── Document section

Erased (Anime Review)

Erased is a 12 episode thriller anime adapted from a manga series of the same name. Directed by Tomohiko Itō (Known for Death Note, Blue Exorcist, The Girl Who Leapt Through Time, Sword Art Online) that focuses on Satoru Fujinuma: a 29 year old failing manga artist working part-time in a pizza parlour. He somehow has this ability called revival which occasionally and unexpectedly throws him a minute or so back in time if something bad is about to happen. Triggered by a traumatic event, revival sends him back 18 years, back to the body of his 10 year old self. Still with the mind of a fully grown adult, the 10 year old Saturo takes it upon himself to prevent several murders of young girls that happened in his original timeline. He hopes to change the future for the better, all whilst maintaining his relationships with friends and family. This anime aired from January 2016, falling off the radar for many, myself included. Coming off my second binge watch in a week, it's without a doubt that Erased is one of the best anime, as well as a series in general, that has come out in a long time. 

Satoru: age 10 and 29

What makes Erased stand out from the beginning is that you'll never see anything like this coming from Western film and television. Many areas of Western cinema play it too safe these days and hesitate to explore new or certain themes out of fear it being too controversial or complicated. It's ultimately a detective story at it's core but it is also a story about a young boy with the mind of a 29 year old who not only has to retrace events from his original past, but he also has to investigate and act to others around him a way a 10 year old would. Although he tries to act the age of the body he's in, his friends and family are drawn to how he is suddenly acting more mature, intelligent and not acting in a passively likeable way for the sake of making people like him. It's fascinating witnessing a child whose mind's already matured going beyond the trivial worries of childhood, taking on such an adult burden of investigating and preventing a series of murders. 

 Hinazuki and Satoru. D'aww.

────
── Dataset excerpts

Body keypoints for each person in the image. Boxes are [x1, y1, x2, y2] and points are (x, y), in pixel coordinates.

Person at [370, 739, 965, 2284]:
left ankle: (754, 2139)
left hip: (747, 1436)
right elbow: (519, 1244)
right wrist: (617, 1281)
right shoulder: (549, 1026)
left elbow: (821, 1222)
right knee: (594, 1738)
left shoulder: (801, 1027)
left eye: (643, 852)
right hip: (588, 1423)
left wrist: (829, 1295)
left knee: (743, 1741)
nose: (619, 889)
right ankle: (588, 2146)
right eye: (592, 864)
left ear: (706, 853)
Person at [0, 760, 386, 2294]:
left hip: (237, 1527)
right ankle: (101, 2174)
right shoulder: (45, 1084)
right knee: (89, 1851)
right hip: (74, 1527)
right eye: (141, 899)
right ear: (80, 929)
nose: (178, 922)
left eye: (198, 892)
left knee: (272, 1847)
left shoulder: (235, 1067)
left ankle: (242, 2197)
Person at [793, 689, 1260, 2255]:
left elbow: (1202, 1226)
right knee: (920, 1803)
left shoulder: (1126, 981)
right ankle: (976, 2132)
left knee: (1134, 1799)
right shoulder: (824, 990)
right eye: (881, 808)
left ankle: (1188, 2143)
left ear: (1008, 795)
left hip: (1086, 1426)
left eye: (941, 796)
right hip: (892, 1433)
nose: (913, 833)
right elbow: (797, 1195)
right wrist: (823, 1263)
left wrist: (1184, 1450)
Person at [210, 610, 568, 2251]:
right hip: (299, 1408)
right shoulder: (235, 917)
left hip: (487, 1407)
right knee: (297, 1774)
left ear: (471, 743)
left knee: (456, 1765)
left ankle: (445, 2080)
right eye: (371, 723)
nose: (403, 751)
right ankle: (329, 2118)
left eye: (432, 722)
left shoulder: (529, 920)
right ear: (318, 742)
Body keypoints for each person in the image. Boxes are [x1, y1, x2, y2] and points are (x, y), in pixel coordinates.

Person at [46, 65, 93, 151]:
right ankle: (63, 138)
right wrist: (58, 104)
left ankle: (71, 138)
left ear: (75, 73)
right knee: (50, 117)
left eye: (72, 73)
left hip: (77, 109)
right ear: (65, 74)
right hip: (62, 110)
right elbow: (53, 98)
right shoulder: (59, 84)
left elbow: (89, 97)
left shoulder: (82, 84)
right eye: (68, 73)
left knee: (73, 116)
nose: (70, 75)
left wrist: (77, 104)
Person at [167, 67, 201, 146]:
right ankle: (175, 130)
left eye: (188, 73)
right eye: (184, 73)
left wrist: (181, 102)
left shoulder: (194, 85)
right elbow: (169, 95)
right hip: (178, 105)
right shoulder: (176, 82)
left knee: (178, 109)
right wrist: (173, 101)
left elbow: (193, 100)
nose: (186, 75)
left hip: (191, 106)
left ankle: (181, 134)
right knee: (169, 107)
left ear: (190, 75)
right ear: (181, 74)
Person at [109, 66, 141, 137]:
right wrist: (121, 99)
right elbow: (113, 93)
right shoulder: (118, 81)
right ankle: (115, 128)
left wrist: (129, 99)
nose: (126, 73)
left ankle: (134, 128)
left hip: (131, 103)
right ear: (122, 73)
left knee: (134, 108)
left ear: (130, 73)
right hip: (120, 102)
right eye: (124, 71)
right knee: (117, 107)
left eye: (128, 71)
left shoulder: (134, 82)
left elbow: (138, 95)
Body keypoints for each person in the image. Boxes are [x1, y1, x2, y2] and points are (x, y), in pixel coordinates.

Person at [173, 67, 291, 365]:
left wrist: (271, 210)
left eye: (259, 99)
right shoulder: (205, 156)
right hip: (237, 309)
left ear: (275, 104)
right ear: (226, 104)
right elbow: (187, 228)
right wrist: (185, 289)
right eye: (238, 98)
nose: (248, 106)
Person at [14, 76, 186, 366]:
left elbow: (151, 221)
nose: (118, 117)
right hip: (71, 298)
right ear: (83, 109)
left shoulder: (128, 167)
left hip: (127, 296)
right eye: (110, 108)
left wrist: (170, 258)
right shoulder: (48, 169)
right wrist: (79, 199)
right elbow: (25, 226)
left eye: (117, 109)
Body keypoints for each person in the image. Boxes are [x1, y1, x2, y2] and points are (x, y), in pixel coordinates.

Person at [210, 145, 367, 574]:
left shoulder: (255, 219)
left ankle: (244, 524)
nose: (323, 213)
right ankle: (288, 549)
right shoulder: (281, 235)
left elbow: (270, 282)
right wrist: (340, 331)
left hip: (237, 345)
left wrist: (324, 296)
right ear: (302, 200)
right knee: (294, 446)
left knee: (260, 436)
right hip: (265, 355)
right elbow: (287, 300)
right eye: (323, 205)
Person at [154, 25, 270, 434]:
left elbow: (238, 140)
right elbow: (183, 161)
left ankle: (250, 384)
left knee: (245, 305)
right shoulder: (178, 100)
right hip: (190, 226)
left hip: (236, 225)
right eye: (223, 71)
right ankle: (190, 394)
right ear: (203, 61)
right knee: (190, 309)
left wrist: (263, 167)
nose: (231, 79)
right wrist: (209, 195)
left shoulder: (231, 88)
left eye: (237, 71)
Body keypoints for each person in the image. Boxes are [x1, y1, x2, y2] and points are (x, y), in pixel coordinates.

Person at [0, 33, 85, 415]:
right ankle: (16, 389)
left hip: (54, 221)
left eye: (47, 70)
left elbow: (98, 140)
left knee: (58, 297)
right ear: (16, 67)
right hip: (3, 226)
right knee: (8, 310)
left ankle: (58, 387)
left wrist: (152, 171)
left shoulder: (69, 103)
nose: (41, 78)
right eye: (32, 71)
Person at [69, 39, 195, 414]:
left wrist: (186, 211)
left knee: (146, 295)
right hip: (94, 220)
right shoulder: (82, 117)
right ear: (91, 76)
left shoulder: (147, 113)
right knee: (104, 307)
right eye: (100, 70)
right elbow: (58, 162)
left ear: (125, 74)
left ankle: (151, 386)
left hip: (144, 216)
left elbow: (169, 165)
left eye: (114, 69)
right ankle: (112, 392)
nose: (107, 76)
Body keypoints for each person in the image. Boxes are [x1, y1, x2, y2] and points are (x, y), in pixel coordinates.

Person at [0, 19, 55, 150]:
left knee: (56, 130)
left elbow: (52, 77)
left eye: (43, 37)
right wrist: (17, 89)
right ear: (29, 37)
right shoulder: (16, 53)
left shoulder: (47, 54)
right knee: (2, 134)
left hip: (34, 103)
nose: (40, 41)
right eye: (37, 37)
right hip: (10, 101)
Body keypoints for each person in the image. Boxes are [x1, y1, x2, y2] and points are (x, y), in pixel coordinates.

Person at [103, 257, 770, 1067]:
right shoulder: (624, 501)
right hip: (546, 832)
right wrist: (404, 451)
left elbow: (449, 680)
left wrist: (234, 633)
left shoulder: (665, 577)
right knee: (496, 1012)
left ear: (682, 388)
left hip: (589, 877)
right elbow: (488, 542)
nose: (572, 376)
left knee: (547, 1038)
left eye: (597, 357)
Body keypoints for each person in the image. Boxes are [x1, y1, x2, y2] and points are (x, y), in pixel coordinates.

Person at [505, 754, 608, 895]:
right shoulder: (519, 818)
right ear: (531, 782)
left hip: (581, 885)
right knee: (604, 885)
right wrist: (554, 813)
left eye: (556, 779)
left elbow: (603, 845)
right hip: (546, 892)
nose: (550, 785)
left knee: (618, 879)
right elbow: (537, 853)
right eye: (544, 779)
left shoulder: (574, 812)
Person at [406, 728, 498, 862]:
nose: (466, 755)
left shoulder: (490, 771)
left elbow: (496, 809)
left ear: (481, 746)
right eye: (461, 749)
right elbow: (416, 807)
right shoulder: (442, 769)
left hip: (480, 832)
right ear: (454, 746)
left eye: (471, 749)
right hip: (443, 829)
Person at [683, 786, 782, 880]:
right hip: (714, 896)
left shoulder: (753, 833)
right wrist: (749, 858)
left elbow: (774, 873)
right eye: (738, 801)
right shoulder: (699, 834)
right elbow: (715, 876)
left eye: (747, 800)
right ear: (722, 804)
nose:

────

§ **Goal of the exercise**
For each statement, decide whether the Erased review agrees with it. Answer yes or no and quote the words from the review that decide it.
1. Erased runs for 12 episodes.
2. Revival sends Satoru back 20 years.
3. Satoru works full-time in a pizza parlour.
This material comes from a separate source and is unrelated to the review.

§ **Written response**
1. Yes: "Erased is a 12 episode thriller anime"
2. No: "revival sends him back 18 years"
3. No: "working part-time in a pizza parlour"